Can anyone see a mistake in the last code?

Solution

It should be
forall (i,j) in Tnew.domain[1..n,1..n] do
instead of
forall (i,j) in mesh do
as the last one will likely run in parallel via threads only on locale 0, whereas the former will run on multiple locales in parallel.
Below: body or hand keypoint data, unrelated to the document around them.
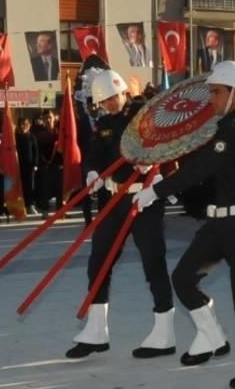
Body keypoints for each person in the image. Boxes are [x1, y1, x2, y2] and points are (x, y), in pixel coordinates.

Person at [134, 61, 235, 389]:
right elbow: (198, 156)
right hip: (221, 221)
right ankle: (212, 337)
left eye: (216, 92)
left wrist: (154, 191)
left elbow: (200, 169)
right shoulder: (230, 124)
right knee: (183, 278)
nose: (211, 98)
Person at [67, 70, 176, 359]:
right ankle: (96, 331)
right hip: (113, 200)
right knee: (98, 262)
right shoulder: (103, 123)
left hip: (145, 199)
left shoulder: (145, 113)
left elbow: (169, 145)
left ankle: (164, 332)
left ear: (122, 92)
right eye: (103, 102)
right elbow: (94, 154)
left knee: (154, 263)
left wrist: (153, 165)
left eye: (112, 99)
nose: (108, 105)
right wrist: (91, 172)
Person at [15, 117, 40, 215]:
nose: (22, 126)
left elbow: (36, 151)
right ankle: (21, 206)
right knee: (19, 186)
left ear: (28, 125)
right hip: (18, 166)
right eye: (21, 124)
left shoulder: (31, 136)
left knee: (30, 186)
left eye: (25, 124)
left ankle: (30, 205)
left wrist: (35, 164)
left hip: (29, 166)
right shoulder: (15, 137)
Here is the final version of the entire code:

use BlockDist;
config const n = 8;
const mesh: domain(2) = {1..n,1..n};
const largerMesh: domain(2) dmapped Block(boundingBox=mesh) = {0..n+1,0..n+1};
var T, Tnew: [largerMesh] real;
forall (i,j) in T.domain[1..n,1..n] {
  var x = ((i:real)-0.5)/(n:real);
  var y = ((j:real)-0.5)/(n:real);
  T[i,j] = exp(-((x-0.5)**2 + (y-0.5)**2) / 0.01);
}
for step in 1..5 {
  forall (i,j) in Tnew.domain[1..n,1..n] {
    Tnew[i,j] = (T[i-1,j]+T[i+1,j]+T[i,j-1]+T[i,j+1])/4.0;
  }
  T = Tnew;
  writeln((step,T[n/2,n/2],T[1,1]));
}

This is the entire parallel solver! Note that we implemented an open boundary: T in "ghost zones" is always 0. Let's add some printout and also compute the total energy on the mesh, by adding the following to our code:

  writeln((step, T[n/2,n/2], T[2,2]));
  var total: real = 0;
  forall (i,j) in mesh with (+ reduce total) do
    total += T[i,j];
  writeln("total = ", total);

Notice how the total energy decreases in time with the open BCs: energy is leaving the system.

Exercise 5

Write a code in which here.id would be different from element.locale.id.

Solution

Here is one possible solution in which we examine the locality of the finite-difference stencil:

var nodeID: [largerMesh] string;
forall (i,j) in nodeID.domain[1..n,1..n] do
  nodeID[i,j] = "%i".format(here.id) + '-' + nodeID[i,j].locale.id + '-' + nodeID[i-1,j].locale.id + '  ';

This produced the following output for me:

0-0-0 0-0-0 0-0-0 0-0-0 1-1-1 1-1-1 1-1-1 1-1-1
0-0-0 0-0-0 0-0-0 0-0-0 1-1-1 1-1-1 1-1-1 1-1-1
0-0-0 0-0-0 0-0-0 0-0-0 1-1-1 1-1-1 1-1-1 1-1-1
0-0-0 0-0-0 0-0-0 0-0-0 1-1-1 1-1-1 1-1-1 1-1-1
2-2-0 2-2-0 2-2-0 2-2-0 3-3-1 3-3-1 3-3-1 3-3-1
2-2-2 2-2-2 2-2-2 2-2-2 3-3-3 3-3-3 3-3-3 3-3-3
2-2-2 2-2-2 2-2-2 2-2-2 3-3-3 3-3-3 3-3-3 3-3-3
2-2-2 2-2-2 2-2-2 2-2-2 3-3-3 3-3-3 3-3-3 3-3-3

Periodic boundary conditions

Now let's modify the previous parallel solver to include periodic BCs. At the beginning of each time step we need to set elements in the ghost zones to their respective values on the "opposite ends", by adding the following to our code:

  T[0,1..n] = T[n,1..n]; // periodic boundaries on all four sides; these will run via parallel forall
  T[n+1,1..n] = T[1,1..n];
  T[1..n,0] = T[1..n,n];
  T[1..n,n+1] = T[1..n,1];

Now total energy should be conserved, as nothing leaves the domain.

I/O

Let's write the final solution to disk. There are several caveats:

  • works only with ASCII
  • Chapel can also write binary data but nothing can read it (checked: not the endians problem!)
  • would love to write NetCDF and HDF5, probably can do this by calling C/C++ functions from Chapel

We'll add the following to our code to write ASCII:

var myFile = open("output.dat", iomode.cw); // open the file for writing
var myWritingChannel = myFile.writer(); // create a writing channel starting at file offset 0
myWritingChannel.write(T); // write the array
myWritingChannel.close(); // close the channel

Run the code and check the file output.dat: it should contain the array T after 5 steps in ASCII.